***** Records for this task

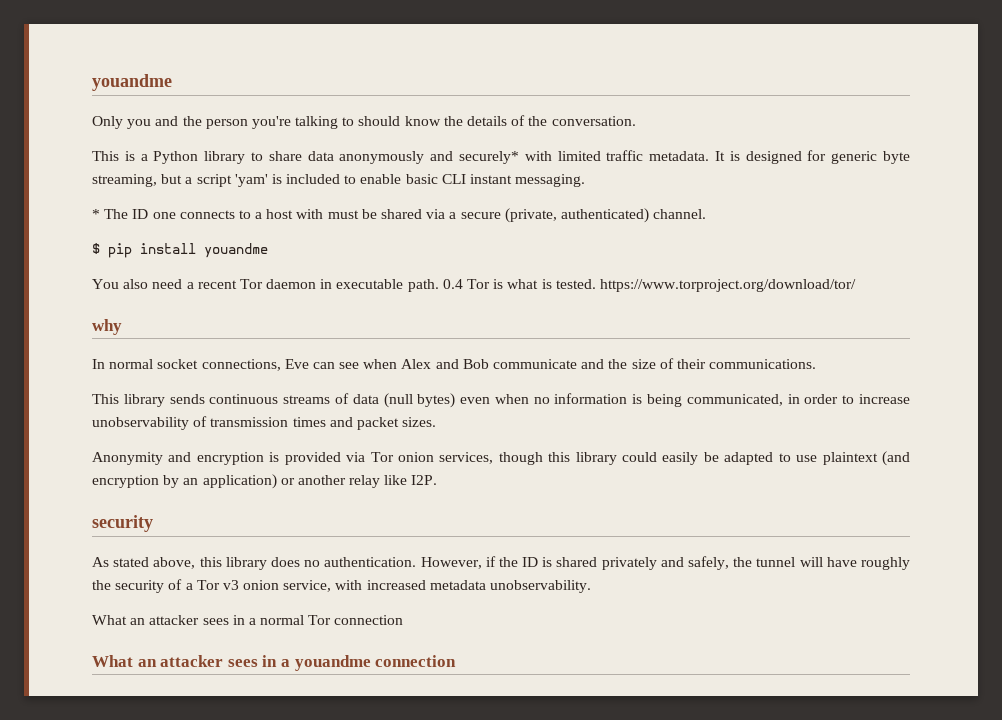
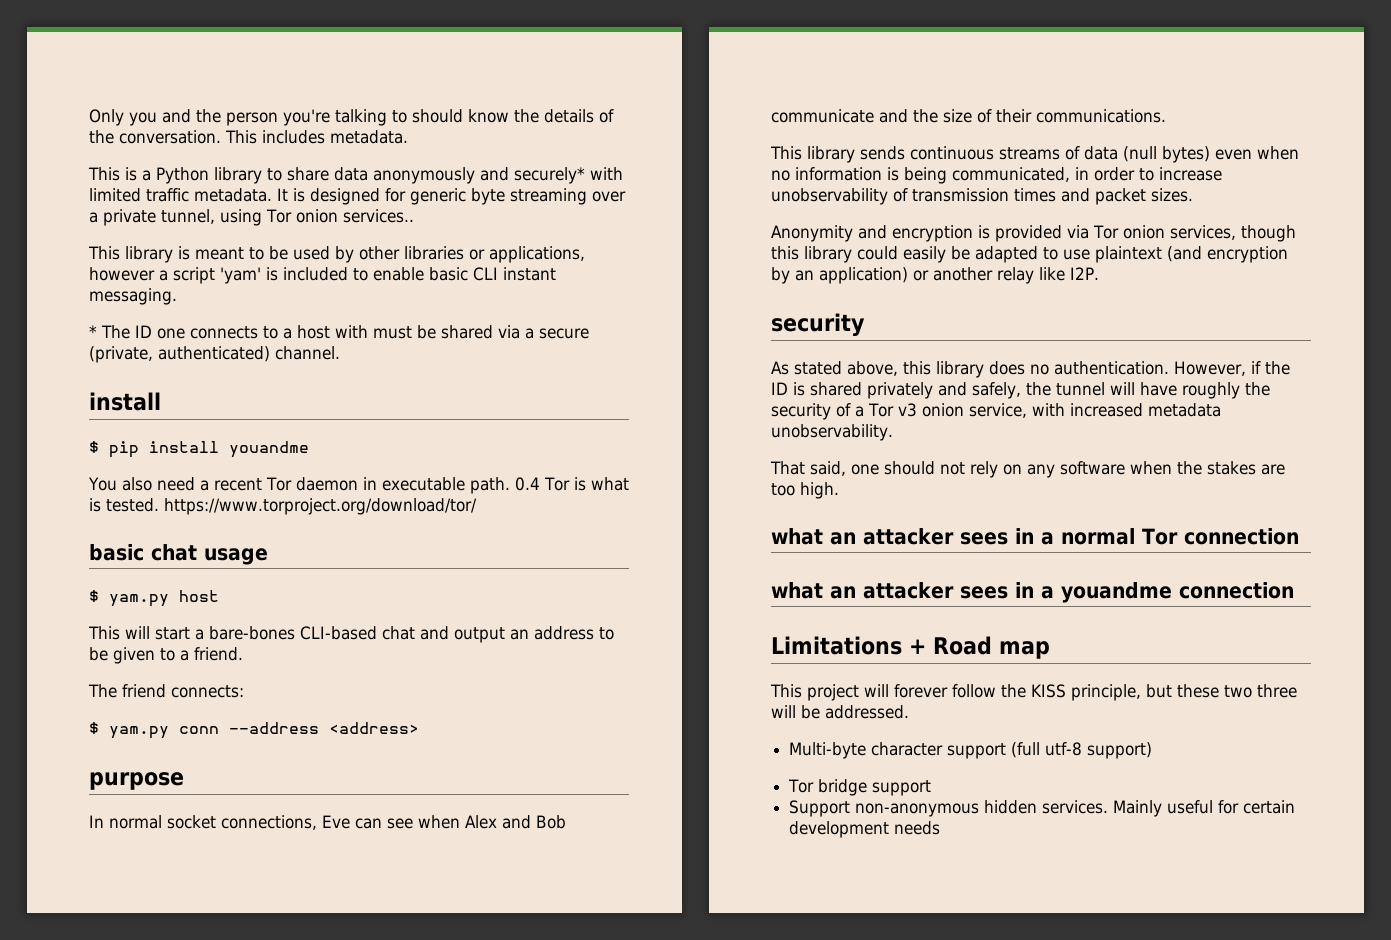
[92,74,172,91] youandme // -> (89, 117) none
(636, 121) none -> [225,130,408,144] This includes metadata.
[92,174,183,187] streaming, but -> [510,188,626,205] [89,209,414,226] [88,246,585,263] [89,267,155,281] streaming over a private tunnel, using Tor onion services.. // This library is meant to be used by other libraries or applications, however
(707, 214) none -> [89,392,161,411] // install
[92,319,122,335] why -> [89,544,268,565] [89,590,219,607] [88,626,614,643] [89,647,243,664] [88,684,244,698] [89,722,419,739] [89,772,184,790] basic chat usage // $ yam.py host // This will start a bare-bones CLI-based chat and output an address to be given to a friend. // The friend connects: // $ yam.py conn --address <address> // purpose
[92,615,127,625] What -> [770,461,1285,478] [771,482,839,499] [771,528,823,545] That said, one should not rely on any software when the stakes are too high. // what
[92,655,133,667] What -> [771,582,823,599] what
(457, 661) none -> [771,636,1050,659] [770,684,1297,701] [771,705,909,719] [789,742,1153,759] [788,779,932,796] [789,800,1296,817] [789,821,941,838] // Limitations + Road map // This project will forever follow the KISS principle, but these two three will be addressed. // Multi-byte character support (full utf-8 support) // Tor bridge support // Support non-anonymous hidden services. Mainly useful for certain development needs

**********
***** Records for this task

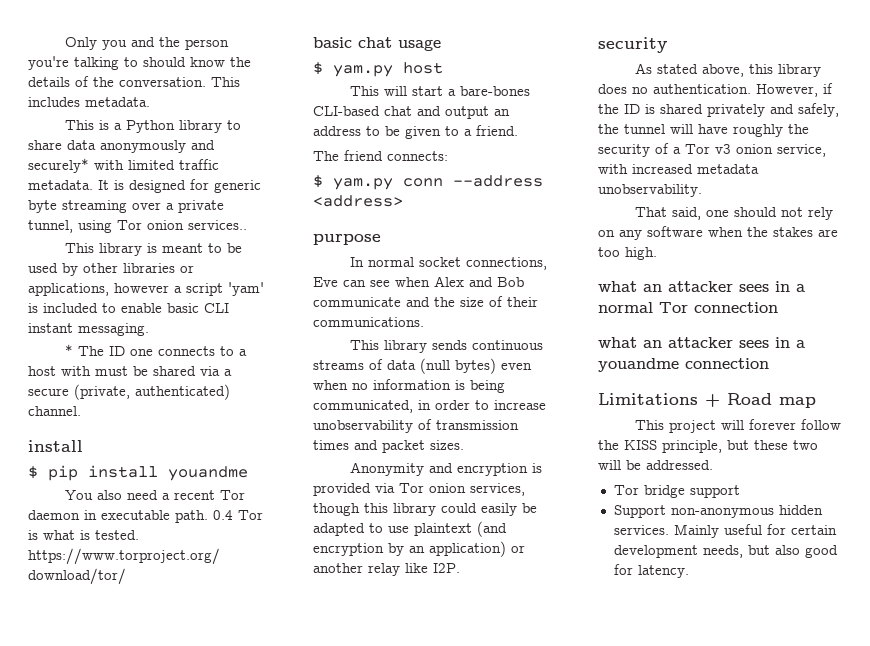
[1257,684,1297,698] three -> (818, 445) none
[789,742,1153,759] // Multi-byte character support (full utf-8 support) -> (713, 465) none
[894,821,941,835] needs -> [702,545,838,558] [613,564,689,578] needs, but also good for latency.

**********

In the records above, find the line with "[92,615,127,625] What ->"; write out exactly that line and each one after it, stopping after the line with "[92,655,133,667] What ->".

Exercise answer
[92,615,127,625] What -> [770,461,1285,478] [771,482,839,499] [771,528,823,545] That said, one should not rely on any software when the stakes are too high. // what
[92,655,133,667] What -> [771,582,823,599] what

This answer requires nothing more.